### Material for the task:
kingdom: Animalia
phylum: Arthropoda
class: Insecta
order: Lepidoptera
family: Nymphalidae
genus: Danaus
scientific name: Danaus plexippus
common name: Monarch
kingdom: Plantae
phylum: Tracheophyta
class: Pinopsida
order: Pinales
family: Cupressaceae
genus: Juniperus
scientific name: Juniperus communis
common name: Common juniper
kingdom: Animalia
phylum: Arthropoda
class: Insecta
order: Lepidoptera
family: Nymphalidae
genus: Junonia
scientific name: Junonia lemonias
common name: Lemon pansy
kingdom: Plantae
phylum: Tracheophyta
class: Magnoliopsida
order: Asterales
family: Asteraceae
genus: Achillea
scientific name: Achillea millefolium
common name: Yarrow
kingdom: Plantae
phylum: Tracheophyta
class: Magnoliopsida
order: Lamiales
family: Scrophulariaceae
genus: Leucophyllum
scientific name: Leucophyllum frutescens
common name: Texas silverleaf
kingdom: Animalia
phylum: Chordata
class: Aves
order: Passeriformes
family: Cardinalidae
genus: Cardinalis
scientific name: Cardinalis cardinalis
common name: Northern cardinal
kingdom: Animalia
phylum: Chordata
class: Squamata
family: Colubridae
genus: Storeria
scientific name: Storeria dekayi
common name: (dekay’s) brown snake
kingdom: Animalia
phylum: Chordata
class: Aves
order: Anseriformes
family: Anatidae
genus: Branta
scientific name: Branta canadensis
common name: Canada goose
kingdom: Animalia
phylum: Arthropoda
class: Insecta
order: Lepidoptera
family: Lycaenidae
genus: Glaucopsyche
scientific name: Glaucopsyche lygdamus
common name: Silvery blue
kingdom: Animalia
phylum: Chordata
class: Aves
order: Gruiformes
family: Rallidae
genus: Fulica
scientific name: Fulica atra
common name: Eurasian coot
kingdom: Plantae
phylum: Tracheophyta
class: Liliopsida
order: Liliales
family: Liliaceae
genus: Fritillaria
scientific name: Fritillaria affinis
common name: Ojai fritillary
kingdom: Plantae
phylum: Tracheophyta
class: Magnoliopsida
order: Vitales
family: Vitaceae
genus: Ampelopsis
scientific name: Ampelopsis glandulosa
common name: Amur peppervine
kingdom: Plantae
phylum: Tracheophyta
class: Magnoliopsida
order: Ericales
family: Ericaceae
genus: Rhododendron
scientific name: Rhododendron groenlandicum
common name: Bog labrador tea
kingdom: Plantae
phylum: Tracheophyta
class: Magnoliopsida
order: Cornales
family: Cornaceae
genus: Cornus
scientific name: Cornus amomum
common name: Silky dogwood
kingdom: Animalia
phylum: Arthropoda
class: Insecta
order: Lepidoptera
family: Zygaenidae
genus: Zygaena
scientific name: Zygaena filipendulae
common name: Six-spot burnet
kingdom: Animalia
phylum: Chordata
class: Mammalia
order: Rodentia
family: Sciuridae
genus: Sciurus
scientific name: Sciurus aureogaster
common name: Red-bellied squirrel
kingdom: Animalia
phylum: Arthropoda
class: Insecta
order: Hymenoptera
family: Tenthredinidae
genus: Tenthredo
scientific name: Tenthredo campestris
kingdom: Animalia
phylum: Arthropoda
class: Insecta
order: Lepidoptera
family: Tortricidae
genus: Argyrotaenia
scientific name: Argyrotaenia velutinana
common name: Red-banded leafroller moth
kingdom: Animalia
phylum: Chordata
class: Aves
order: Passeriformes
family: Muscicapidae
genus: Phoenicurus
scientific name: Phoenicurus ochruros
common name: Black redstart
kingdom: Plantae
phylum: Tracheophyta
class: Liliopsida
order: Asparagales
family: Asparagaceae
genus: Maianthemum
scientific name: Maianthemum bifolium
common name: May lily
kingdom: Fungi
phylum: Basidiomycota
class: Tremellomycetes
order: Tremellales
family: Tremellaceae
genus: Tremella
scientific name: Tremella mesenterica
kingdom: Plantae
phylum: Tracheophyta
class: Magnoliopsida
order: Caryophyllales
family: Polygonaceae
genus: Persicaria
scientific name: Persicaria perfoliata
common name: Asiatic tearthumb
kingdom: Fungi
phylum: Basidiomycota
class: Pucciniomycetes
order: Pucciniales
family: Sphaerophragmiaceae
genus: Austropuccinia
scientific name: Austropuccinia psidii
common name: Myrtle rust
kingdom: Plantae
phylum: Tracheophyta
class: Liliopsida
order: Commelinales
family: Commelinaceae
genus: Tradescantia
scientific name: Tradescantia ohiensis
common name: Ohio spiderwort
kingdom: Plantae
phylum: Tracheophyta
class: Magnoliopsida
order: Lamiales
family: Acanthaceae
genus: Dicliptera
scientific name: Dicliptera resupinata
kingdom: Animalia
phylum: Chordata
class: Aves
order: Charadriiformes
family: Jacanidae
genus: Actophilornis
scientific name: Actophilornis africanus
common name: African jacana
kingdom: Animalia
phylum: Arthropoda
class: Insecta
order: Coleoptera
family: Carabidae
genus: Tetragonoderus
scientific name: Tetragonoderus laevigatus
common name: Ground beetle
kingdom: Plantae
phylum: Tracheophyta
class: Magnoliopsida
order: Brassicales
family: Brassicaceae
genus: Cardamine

### Exercise goal:
Return each line of the records above word for word, in the same order, from the first record through the last.

### Complete response:
kingdom: Animalia
phylum: Arthropoda
class: Insecta
order: Lepidoptera
family: Nymphalidae
genus: Danaus
scientific name: Danaus plexippus
common name: Monarch
kingdom: Plantae
phylum: Tracheophyta
class: Pinopsida
order: Pinales
family: Cupressaceae
genus: Juniperus
scientific name: Juniperus communis
common name: Common juniper
kingdom: Animalia
phylum: Arthropoda
class: Insecta
order: Lepidoptera
family: Nymphalidae
genus: Junonia
scientific name: Junonia lemonias
common name: Lemon pansy
kingdom: Plantae
phylum: Tracheophyta
class: Magnoliopsida
order: Asterales
family: Asteraceae
genus: Achillea
scientific name: Achillea millefolium
common name: Yarrow
kingdom: Plantae
phylum: Tracheophyta
class: Magnoliopsida
order: Lamiales
family: Scrophulariaceae
genus: Leucophyllum
scientific name: Leucophyllum frutescens
common name: Texas silverleaf
kingdom: Animalia
phylum: Chordata
class: Aves
order: Passeriformes
family: Cardinalidae
genus: Cardinalis
scientific name: Cardinalis cardinalis
common name: Northern cardinal
kingdom: Animalia
phylum: Chordata
class: Squamata
family: Colubridae
genus: Storeria
scientific name: Storeria dekayi
common name: (dekay’s) brown snake
kingdom: Animalia
phylum: Chordata
class: Aves
order: Anseriformes
family: Anatidae
genus: Branta
scientific name: Branta canadensis
common name: Canada goose
kingdom: Animalia
phylum: Arthropoda
class: Insecta
order: Lepidoptera
family: Lycaenidae
genus: Glaucopsyche
scientific name: Glaucopsyche lygdamus
common name: Silvery blue
kingdom: Animalia
phylum: Chordata
class: Aves
order: Gruiformes
family: Rallidae
genus: Fulica
scientific name: Fulica atra
common name: Eurasian coot
kingdom: Plantae
phylum: Tracheophyta
class: Liliopsida
order: Liliales
family: Liliaceae
genus: Fritillaria
scientific name: Fritillaria affinis
common name: Ojai fritillary
kingdom: Plantae
phylum: Tracheophyta
class: Magnoliopsida
order: Vitales
family: Vitaceae
genus: Ampelopsis
scientific name: Ampelopsis glandulosa
common name: Amur peppervine
kingdom: Plantae
phylum: Tracheophyta
class: Magnoliopsida
order: Ericales
family: Ericaceae
genus: Rhododendron
scientific name: Rhododendron groenlandicum
common name: Bog labrador tea
kingdom: Plantae
phylum: Tracheophyta
class: Magnoliopsida
order: Cornales
family: Cornaceae
genus: Cornus
scientific name: Cornus amomum
common name: Silky dogwood
kingdom: Animalia
phylum: Arthropoda
class: Insecta
order: Lepidoptera
family: Zygaenidae
genus: Zygaena
scientific name: Zygaena filipendulae
common name: Six-spot burnet
kingdom: Animalia
phylum: Chordata
class: Mammalia
order: Rodentia
family: Sciuridae
genus: Sciurus
scientific name: Sciurus aureogaster
common name: Red-bellied squirrel
kingdom: Animalia
phylum: Arthropoda
class: Insecta
order: Hymenoptera
family: Tenthredinidae
genus: Tenthredo
scientific name: Tenthredo campestris
kingdom: Animalia
phylum: Arthropoda
class: Insecta
order: Lepidoptera
family: Tortricidae
genus: Argyrotaenia
scientific name: Argyrotaenia velutinana
common name: Red-banded leafroller moth
kingdom: Animalia
phylum: Chordata
class: Aves
order: Passeriformes
family: Muscicapidae
genus: Phoenicurus
scientific name: Phoenicurus ochruros
common name: Black redstart
kingdom: Plantae
phylum: Tracheophyta
class: Liliopsida
order: Asparagales
family: Asparagaceae
genus: Maianthemum
scientific name: Maianthemum bifolium
common name: May lily
kingdom: Fungi
phylum: Basidiomycota
class: Tremellomycetes
order: Tremellales
family: Tremellaceae
genus: Tremella
scientific name: Tremella mesenterica
kingdom: Plantae
phylum: Tracheophyta
class: Magnoliopsida
order: Caryophyllales
family: Polygonaceae
genus: Persicaria
scientific name: Persicaria perfoliata
common name: Asiatic tearthumb
kingdom: Fungi
phylum: Basidiomycota
class: Pucciniomycetes
order: Pucciniales
family: Sphaerophragmiaceae
genus: Austropuccinia
scientific name: Austropuccinia psidii
common name: Myrtle rust
kingdom: Plantae
phylum: Tracheophyta
class: Liliopsida
order: Commelinales
family: Commelinaceae
genus: Tradescantia
scientific name: Tradescantia ohiensis
common name: Ohio spiderwort
kingdom: Plantae
phylum: Tracheophyta
class: Magnoliopsida
order: Lamiales
family: Acanthaceae
genus: Dicliptera
scientific name: Dicliptera resupinata
kingdom: Animalia
phylum: Chordata
class: Aves
order: Charadriiformes
family: Jacanidae
genus: Actophilornis
scientific name: Actophilornis africanus
common name: African jacana
kingdom: Animalia
phylum: Arthropoda
class: Insecta
order: Coleoptera
family: Carabidae
genus: Tetragonoderus
scientific name: Tetragonoderus laevigatus
common name: Ground beetle
kingdom: Plantae
phylum: Tracheophyta
class: Magnoliopsida
order: Brassicales
family: Brassicaceae
genus: Cardamine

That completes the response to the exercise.